Yunlei Shi, Zhaopeng Chen, Yansong Wu et al.

Collaborative robots are expected to be able to work alongside humans and in some cases directly replace existing human workers, thus effectively responding to rapid assembly line changes. Current methods for programming contact-rich tasks, especially in heavily constrained space, tend to be fairly inefficient. Therefore, faster and more intuitive approaches to robot teaching are urgently required. This work focuses on combining visual servoing based learning from demonstration (LfD) and force-based learning by exploration (LbE), to enable fast and intuitive programming of contact-rich tasks with minimal user effort required. Two learning approaches were developed and integrated into a framework, and one relying on human to robot motion mapping (the visual servoing approach) and one on force-based reinforcement learning. The developed framework implements the non-contact demonstration teaching method based on visual servoing approach and optimizes the demonstrated robot target positions according to the detected contact state.
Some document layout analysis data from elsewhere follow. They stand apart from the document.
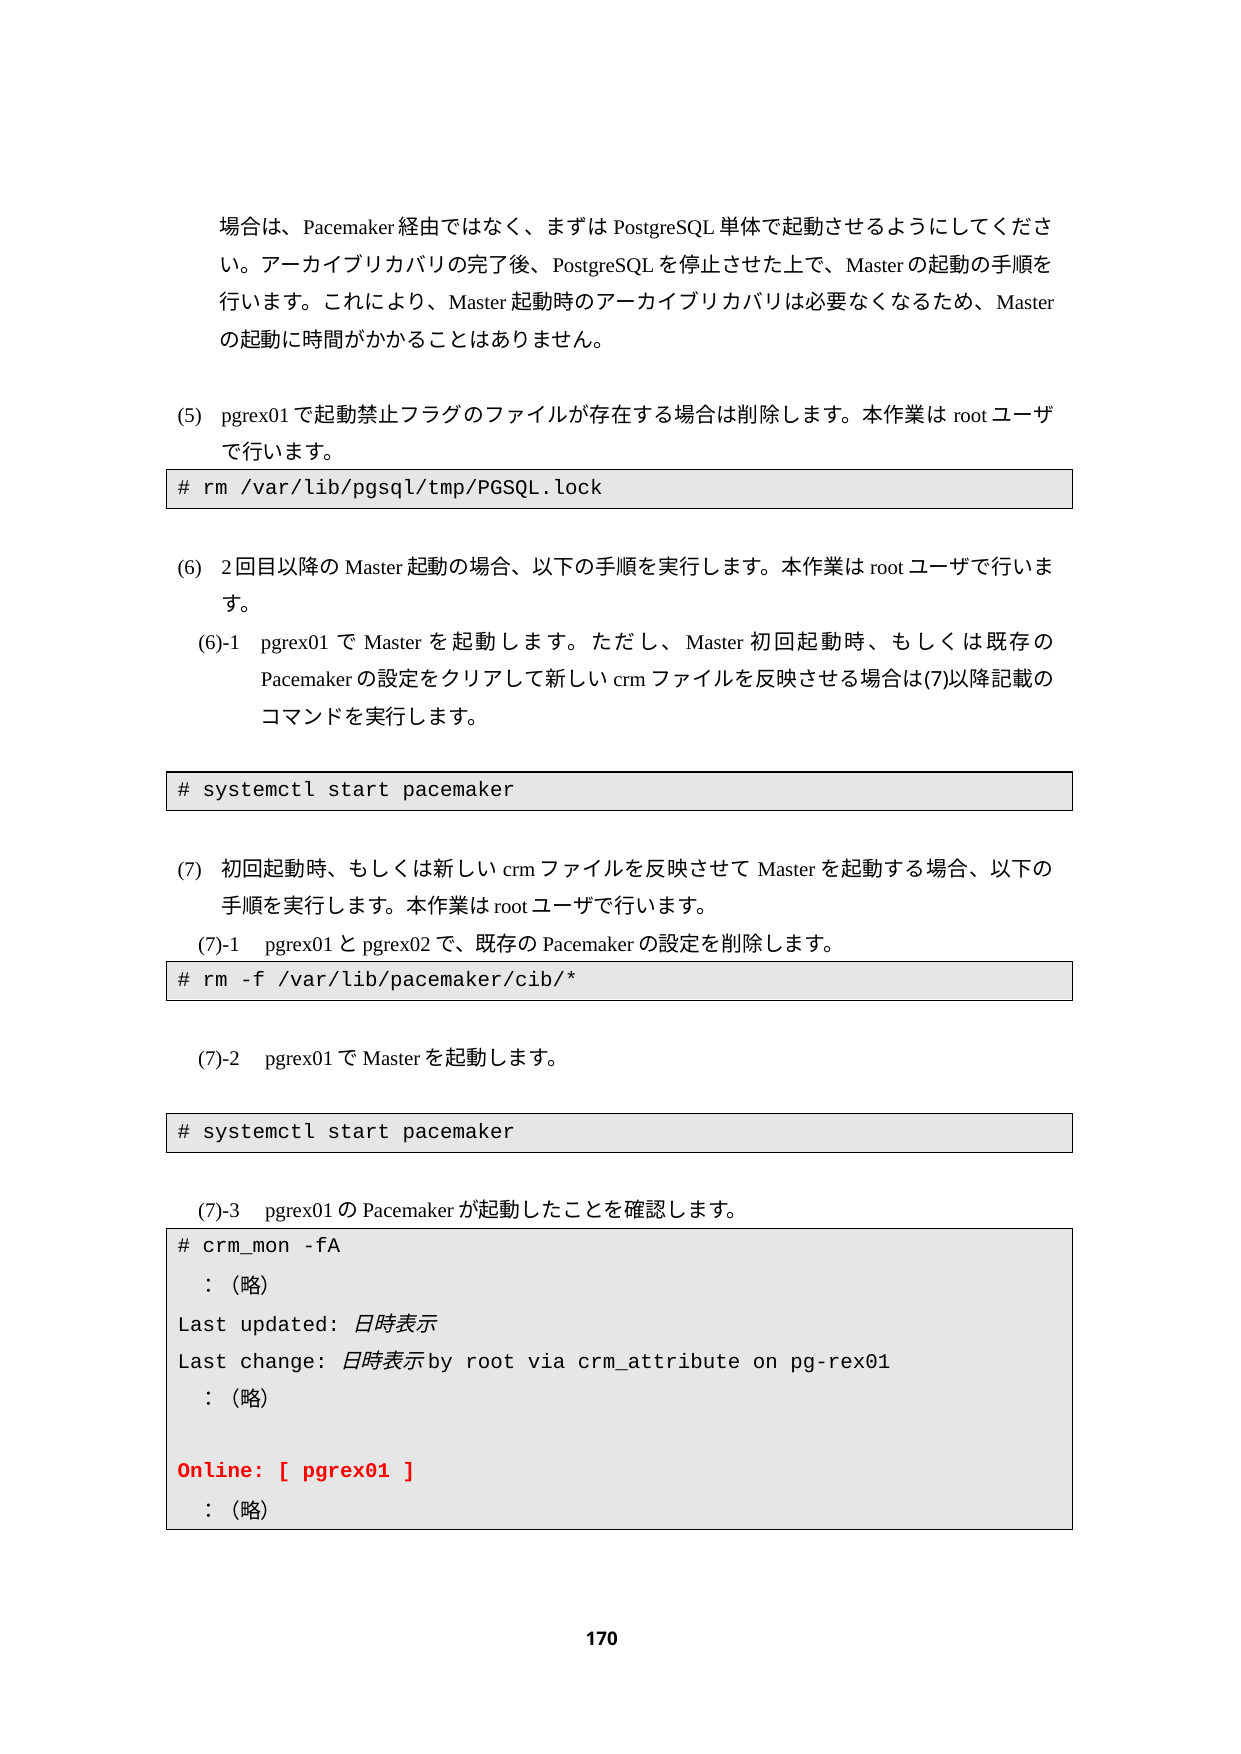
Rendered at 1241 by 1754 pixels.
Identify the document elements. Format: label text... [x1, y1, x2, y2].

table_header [167, 1229, 1072, 1529]
table_header # rm -f /var/lib/pacemaker/cib/* [167, 962, 1072, 999]
list 初回起動時、もしくは新しいcrmファイルを反映させてMasterを起動する場合、以下の手順を実行します。本作業はrootユーザで行います。 [177, 848, 1054, 923]
table_header # systemctl start pacemaker [167, 1114, 1072, 1152]
table_header # systemctl start pacemaker [167, 773, 1072, 810]
list pgrex01のPacemakerが起動したことを確認します。 [198, 1190, 1054, 1228]
list 2回目以降のMaster起動の場合、以下の手順を実行します。本作業はrootユーザで行います。 [177, 546, 1054, 621]
list pgrex01でMasterを起動します。ただし、Master初回起動時、もしくは既存のPacemakerの設定をクリアして新しいcrmファイルを反映させる場合は(7)以降記載のコマンドを実行します。 [198, 621, 1054, 734]
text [219, 207, 1054, 357]
list pgrex01とpgrex02で、既存のPacemakerの設定を削除します。 [198, 923, 1054, 961]
list pgrex01でMasterを起動します。 [198, 1038, 1054, 1076]
list pgrex01で起動禁止フラグのファイルが存在する場合は削除します。本作業はrootユーザで行います。 [177, 394, 1054, 469]
table_header # rm /var/lib/pgsql/tmp/PGSQL.lock [167, 470, 1072, 508]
The framework has been compared with two most commonly used baseline techniques, pendant-based teaching and hand-guiding teaching. The efficiency and reliability of the framework have been validated through comparison experiments involving the teaching and execution of contact-rich tasks. The framework proposed in this paper has performed the best in terms of teaching time, execution success rate, risk of damage, and ease of use.